## Assigned task
Please reproduce the listing below, substituting "moto" for "voiture" and leaving everything else unchanged.

## Data supplied
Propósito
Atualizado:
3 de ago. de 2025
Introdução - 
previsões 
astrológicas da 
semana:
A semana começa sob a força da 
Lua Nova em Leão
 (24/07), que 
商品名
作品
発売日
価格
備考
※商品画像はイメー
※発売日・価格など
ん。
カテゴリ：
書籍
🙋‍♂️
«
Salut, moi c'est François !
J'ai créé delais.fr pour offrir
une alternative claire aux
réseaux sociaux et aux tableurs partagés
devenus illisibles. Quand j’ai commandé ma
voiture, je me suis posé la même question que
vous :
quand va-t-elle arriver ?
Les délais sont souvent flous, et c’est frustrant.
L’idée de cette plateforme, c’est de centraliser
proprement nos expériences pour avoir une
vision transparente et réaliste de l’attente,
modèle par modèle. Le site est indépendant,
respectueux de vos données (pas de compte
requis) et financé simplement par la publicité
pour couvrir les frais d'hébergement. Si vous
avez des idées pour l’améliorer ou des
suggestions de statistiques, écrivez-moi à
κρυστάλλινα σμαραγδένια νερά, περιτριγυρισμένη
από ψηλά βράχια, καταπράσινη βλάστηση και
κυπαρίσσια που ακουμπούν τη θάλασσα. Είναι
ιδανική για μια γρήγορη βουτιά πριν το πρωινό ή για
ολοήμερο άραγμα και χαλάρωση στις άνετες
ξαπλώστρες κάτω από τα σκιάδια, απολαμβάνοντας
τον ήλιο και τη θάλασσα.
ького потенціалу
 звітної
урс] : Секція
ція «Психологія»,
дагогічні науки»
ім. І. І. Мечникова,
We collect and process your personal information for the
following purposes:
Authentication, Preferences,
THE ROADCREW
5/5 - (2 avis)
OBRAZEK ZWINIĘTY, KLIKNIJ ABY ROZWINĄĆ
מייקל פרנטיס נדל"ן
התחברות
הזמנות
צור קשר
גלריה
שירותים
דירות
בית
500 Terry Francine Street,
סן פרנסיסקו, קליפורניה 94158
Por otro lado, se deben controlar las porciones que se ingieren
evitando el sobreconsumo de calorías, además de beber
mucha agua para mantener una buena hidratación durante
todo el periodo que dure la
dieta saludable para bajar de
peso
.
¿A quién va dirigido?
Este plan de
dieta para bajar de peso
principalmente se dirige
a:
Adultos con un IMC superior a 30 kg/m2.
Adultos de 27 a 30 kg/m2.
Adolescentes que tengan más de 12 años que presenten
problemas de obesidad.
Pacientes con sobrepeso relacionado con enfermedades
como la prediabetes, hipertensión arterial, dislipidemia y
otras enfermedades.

## Result of the exercise
Propósito
Atualizado:
3 de ago. de 2025
Introdução - 
previsões 
astrológicas da 
semana:
A semana começa sob a força da 
Lua Nova em Leão
 (24/07), que 
商品名
作品
発売日
価格
備考
※商品画像はイメー
※発売日・価格など
ん。
カテゴリ：
書籍
🙋‍♂️
«
Salut, moi c'est François !
J'ai créé delais.fr pour offrir
une alternative claire aux
réseaux sociaux et aux tableurs partagés
devenus illisibles. Quand j’ai commandé ma
moto, je me suis posé la même question que
vous :
quand va-t-elle arriver ?
Les délais sont souvent flous, et c’est frustrant.
L’idée de cette plateforme, c’est de centraliser
proprement nos expériences pour avoir une
vision transparente et réaliste de l’attente,
modèle par modèle. Le site est indépendant,
respectueux de vos données (pas de compte
requis) et financé simplement par la publicité
pour couvrir les frais d'hébergement. Si vous
avez des idées pour l’améliorer ou des
suggestions de statistiques, écrivez-moi à
κρυστάλλινα σμαραγδένια νερά, περιτριγυρισμένη
από ψηλά βράχια, καταπράσινη βλάστηση και
κυπαρίσσια που ακουμπούν τη θάλασσα. Είναι
ιδανική για μια γρήγορη βουτιά πριν το πρωινό ή για
ολοήμερο άραγμα και χαλάρωση στις άνετες
ξαπλώστρες κάτω από τα σκιάδια, απολαμβάνοντας
τον ήλιο και τη θάλασσα.
ького потенціалу
 звітної
урс] : Секція
ція «Психологія»,
дагогічні науки»
ім. І. І. Мечникова,
We collect and process your personal information for the
following purposes:
Authentication, Preferences,
THE ROADCREW
5/5 - (2 avis)
OBRAZEK ZWINIĘTY, KLIKNIJ ABY ROZWINĄĆ
מייקל פרנטיס נדל"ן
התחברות
הזמנות
צור קשר
גלריה
שירותים
דירות
בית
500 Terry Francine Street,
סן פרנסיסקו, קליפורניה 94158
Por otro lado, se deben controlar las porciones que se ingieren
evitando el sobreconsumo de calorías, además de beber
mucha agua para mantener una buena hidratación durante
todo el periodo que dure la
dieta saludable para bajar de
peso
.
¿A quién va dirigido?
Este plan de
dieta para bajar de peso
principalmente se dirige
a:
Adultos con un IMC superior a 30 kg/m2.
Adultos de 27 a 30 kg/m2.
Adolescentes que tengan más de 12 años que presenten
problemas de obesidad.
Pacientes con sobrepeso relacionado con enfermedades
como la prediabetes, hipertensión arterial, dislipidemia y
otras enfermedades.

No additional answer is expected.